### EXERCISE AIM
Although the data below contains pictures, output only the lines between those holding "left back paw: (740, 731)" and "right elbow: (524, 223)", inclusive, exactly and without those pictures.

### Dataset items
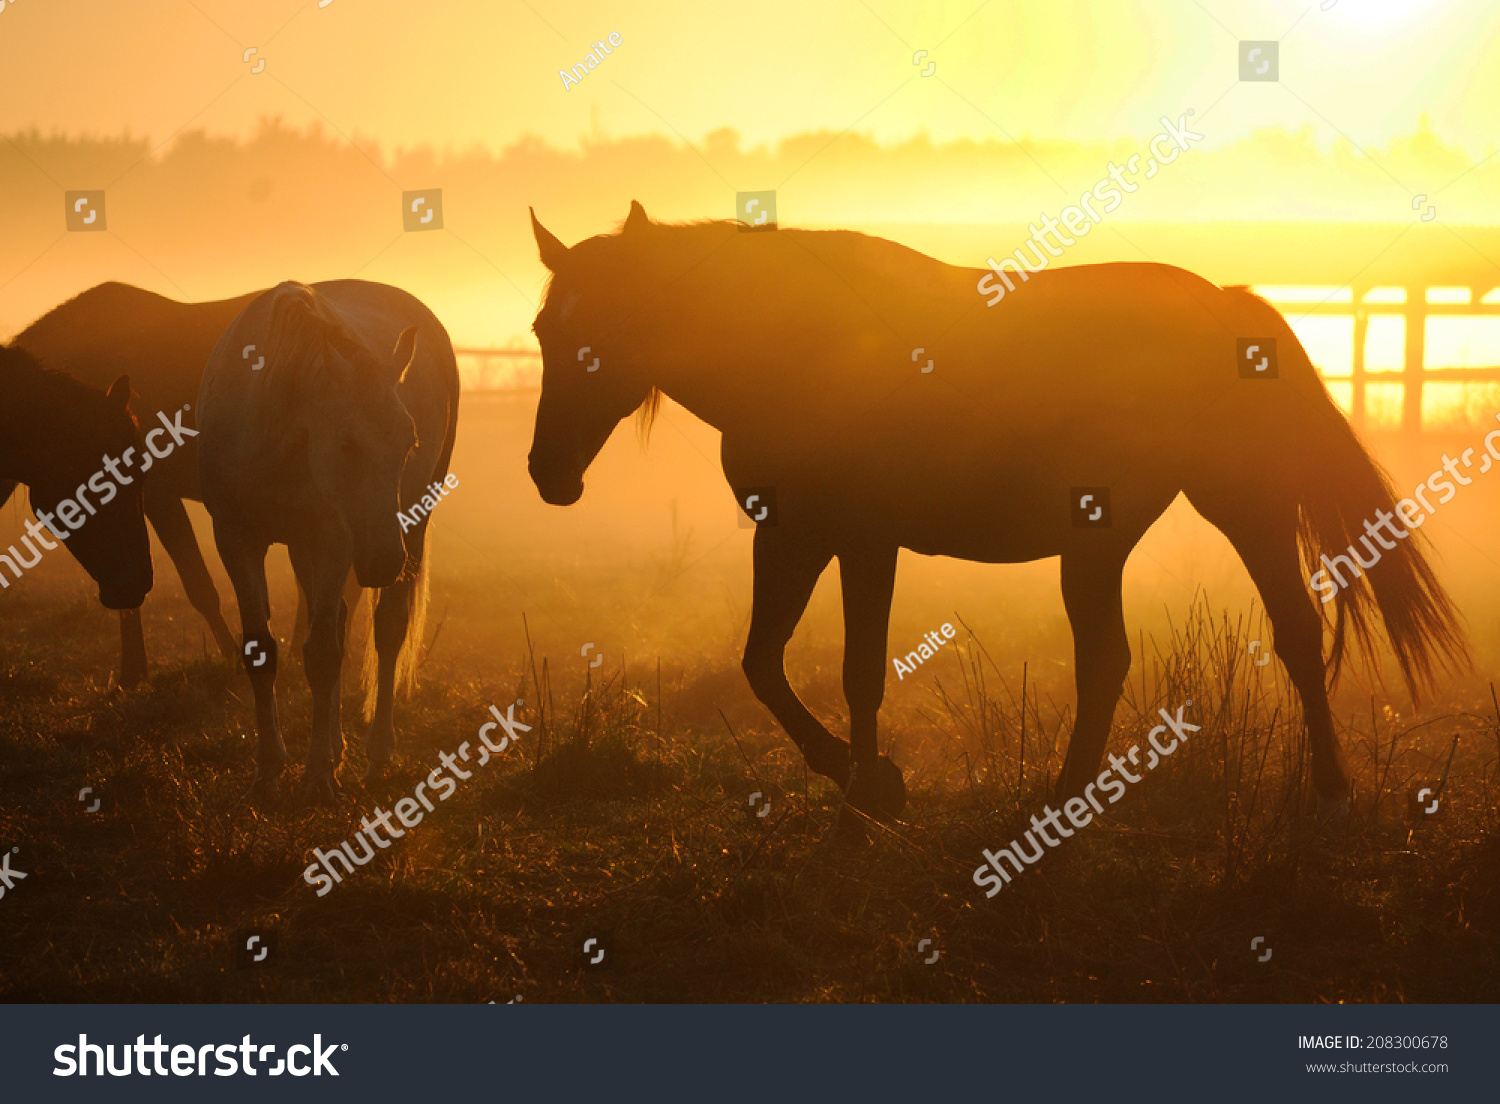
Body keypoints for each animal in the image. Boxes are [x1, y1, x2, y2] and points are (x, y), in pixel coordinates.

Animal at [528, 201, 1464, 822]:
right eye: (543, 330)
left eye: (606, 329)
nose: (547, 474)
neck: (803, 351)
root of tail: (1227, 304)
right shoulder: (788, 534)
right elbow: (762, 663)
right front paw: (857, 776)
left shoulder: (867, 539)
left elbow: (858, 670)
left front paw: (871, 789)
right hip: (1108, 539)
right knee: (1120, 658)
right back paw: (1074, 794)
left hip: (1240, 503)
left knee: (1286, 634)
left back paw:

==

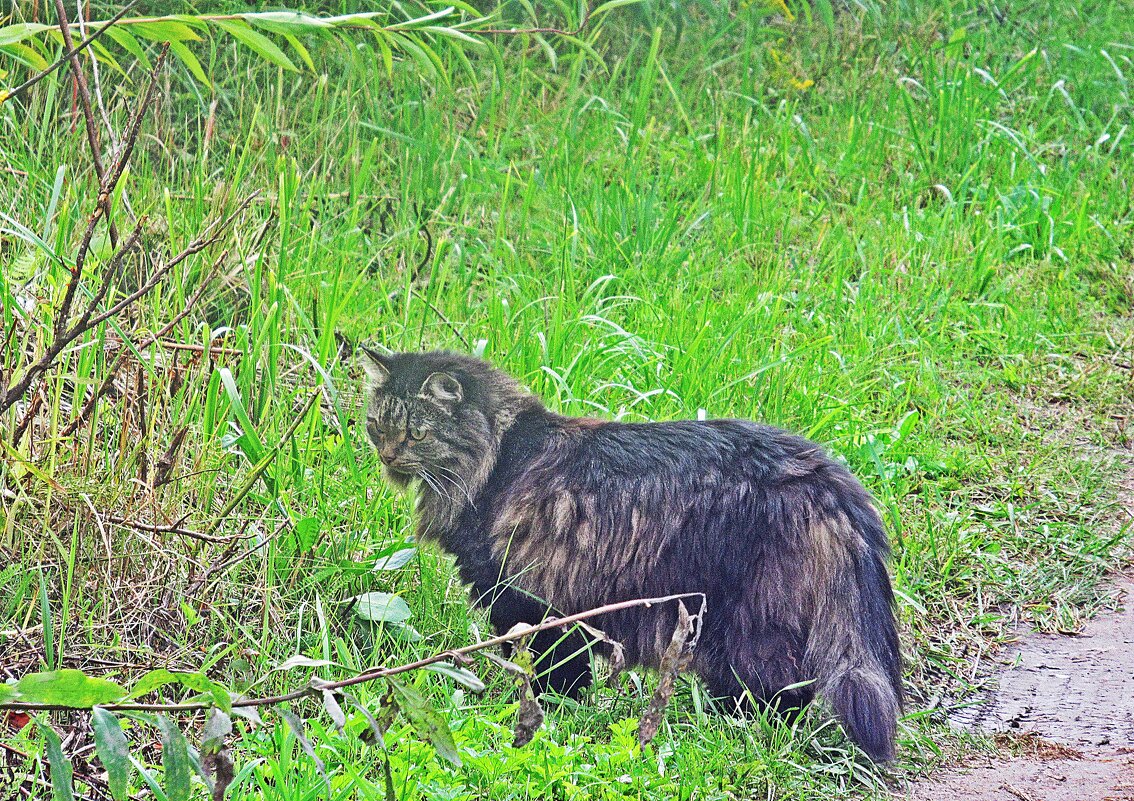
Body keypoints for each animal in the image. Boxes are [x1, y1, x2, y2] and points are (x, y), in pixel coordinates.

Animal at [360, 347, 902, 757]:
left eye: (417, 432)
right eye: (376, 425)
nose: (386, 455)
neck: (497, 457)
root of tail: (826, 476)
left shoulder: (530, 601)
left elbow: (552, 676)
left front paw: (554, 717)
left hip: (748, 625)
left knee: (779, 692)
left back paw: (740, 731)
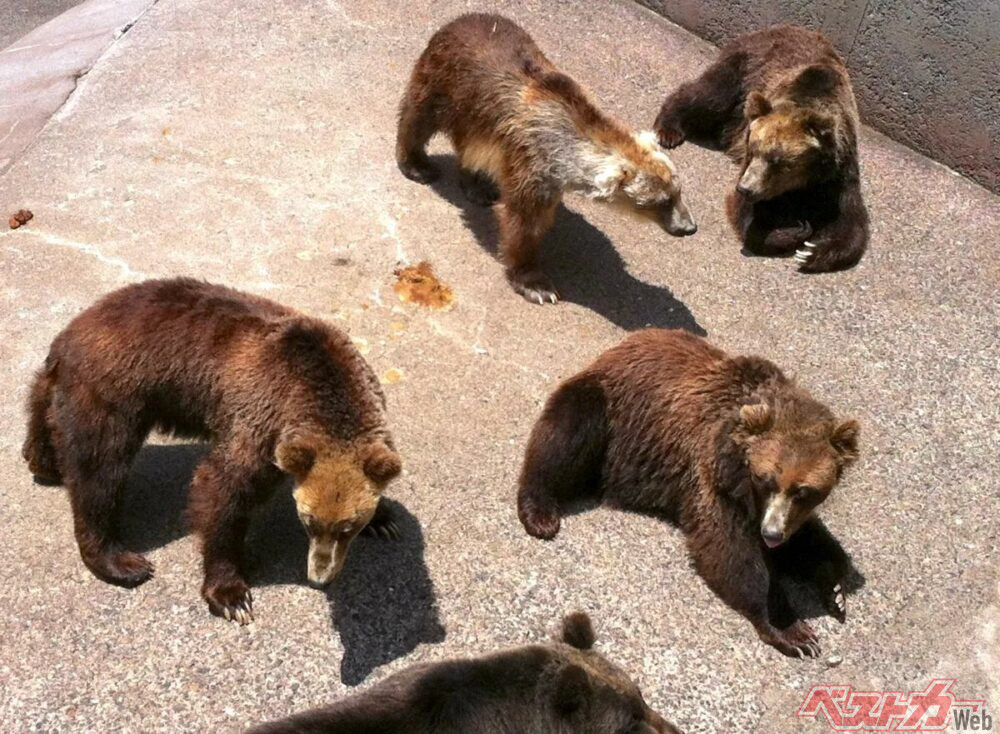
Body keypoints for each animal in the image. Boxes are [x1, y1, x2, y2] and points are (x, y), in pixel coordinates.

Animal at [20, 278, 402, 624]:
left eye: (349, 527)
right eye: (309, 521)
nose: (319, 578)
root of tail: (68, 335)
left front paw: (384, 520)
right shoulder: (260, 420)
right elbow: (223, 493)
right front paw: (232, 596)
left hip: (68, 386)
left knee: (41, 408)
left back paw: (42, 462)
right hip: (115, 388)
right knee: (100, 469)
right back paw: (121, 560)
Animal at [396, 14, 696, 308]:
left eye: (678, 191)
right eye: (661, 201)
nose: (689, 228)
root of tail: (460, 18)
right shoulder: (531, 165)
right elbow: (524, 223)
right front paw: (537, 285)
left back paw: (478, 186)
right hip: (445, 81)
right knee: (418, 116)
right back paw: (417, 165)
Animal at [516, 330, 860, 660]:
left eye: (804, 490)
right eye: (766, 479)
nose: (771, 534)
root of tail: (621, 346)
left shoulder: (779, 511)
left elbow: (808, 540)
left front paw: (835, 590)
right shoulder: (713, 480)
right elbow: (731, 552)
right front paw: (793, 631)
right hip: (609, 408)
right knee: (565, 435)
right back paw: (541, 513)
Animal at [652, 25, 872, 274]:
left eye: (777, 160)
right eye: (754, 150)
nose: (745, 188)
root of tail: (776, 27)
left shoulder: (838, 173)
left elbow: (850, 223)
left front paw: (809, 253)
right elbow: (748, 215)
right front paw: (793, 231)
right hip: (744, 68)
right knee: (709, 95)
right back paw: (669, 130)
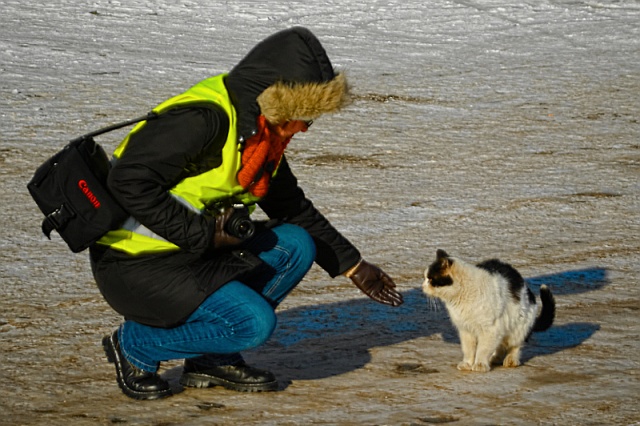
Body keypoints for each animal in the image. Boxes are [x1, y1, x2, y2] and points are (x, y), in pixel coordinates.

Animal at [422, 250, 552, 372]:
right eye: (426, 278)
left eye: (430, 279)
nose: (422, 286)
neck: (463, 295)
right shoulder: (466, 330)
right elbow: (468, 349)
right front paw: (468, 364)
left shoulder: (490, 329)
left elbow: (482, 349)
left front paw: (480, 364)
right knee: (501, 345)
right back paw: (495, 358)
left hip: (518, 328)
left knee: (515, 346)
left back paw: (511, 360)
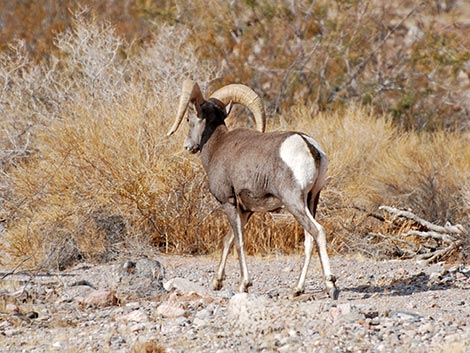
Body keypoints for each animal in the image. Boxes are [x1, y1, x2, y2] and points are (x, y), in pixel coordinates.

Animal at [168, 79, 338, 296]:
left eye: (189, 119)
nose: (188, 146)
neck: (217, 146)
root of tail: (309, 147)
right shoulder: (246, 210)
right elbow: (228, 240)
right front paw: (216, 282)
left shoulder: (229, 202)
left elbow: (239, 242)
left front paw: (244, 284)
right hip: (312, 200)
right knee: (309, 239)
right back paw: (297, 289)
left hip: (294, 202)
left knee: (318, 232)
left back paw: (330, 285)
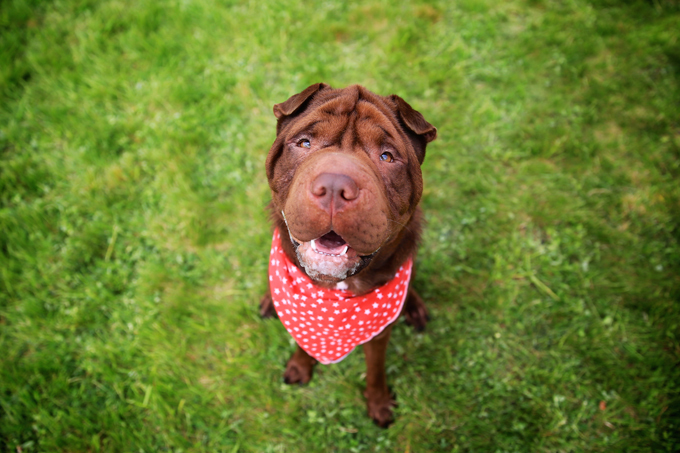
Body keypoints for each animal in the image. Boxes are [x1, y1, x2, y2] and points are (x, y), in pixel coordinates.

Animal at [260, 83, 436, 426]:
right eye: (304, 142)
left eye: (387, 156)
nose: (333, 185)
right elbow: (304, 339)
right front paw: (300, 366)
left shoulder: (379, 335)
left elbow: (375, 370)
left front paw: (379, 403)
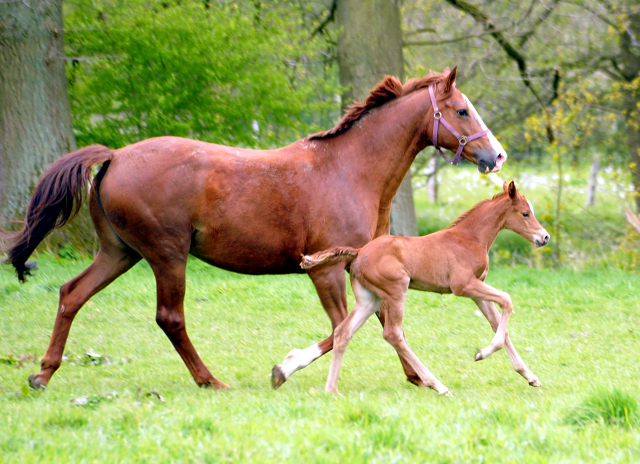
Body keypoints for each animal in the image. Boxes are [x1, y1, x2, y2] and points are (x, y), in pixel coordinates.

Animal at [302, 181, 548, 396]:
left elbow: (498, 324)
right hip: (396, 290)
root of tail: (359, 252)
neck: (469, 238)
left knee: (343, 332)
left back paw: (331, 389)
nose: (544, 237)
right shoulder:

...

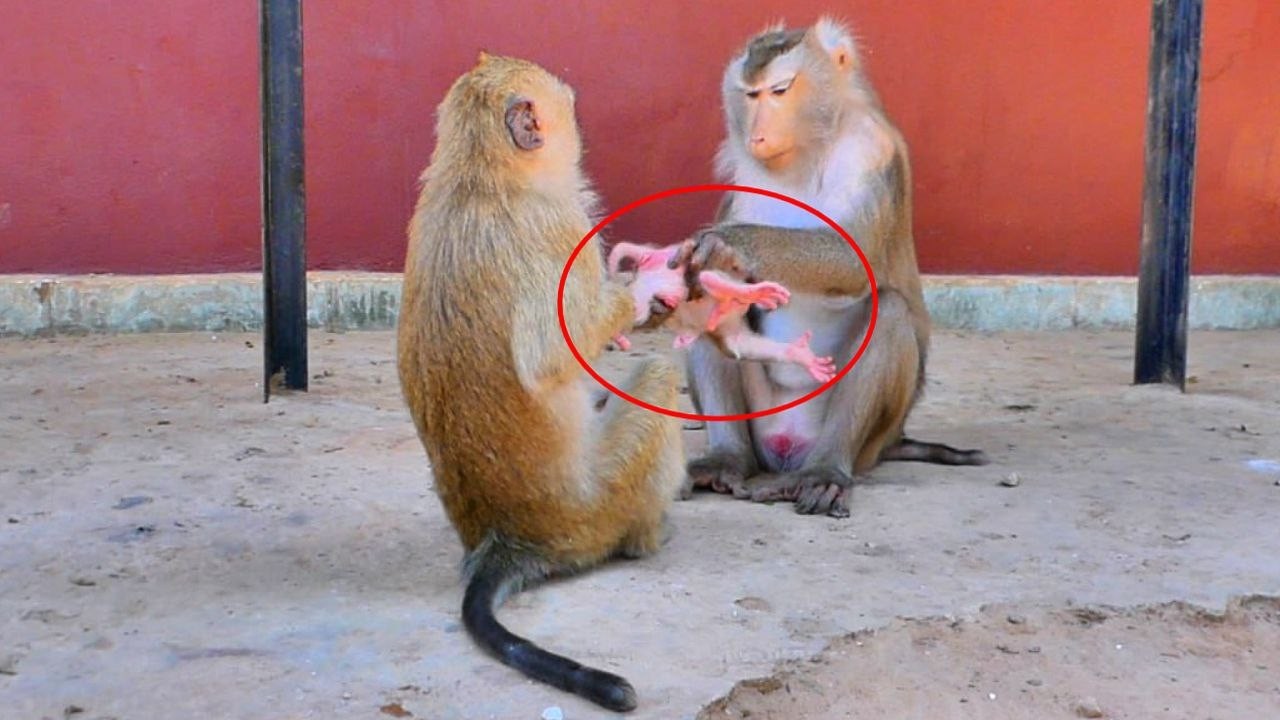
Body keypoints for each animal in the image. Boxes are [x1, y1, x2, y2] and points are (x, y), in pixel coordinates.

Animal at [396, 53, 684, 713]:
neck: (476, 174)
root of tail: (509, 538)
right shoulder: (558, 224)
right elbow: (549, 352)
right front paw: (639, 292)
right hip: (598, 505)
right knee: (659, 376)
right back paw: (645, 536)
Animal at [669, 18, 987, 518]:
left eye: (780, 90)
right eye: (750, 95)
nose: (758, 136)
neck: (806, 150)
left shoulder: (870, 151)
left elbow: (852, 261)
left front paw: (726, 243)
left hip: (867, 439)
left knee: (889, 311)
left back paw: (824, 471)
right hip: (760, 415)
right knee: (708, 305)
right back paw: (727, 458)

### EXERCISE SOLUTION
left back paw: (740, 731)
Body keypoints for each animal in the image. Boxes are [x1, y1, x2, y2] and points are (x, y), in pixel coordinates.

Animal at [20, 278, 402, 624]:
left eye: (349, 527)
right eye: (309, 521)
nose: (319, 578)
root of tail: (68, 335)
left front paw: (384, 520)
right shoulder: (260, 420)
right elbow: (223, 493)
right front paw: (232, 596)
left hip: (68, 386)
left knee: (41, 408)
left back paw: (42, 462)
right hip: (115, 388)
right knee: (100, 469)
right back paw: (121, 560)
Animal at [396, 14, 696, 308]:
left eye: (678, 191)
right eye: (661, 201)
nose: (689, 228)
root of tail: (460, 18)
right shoulder: (531, 165)
right elbow: (524, 223)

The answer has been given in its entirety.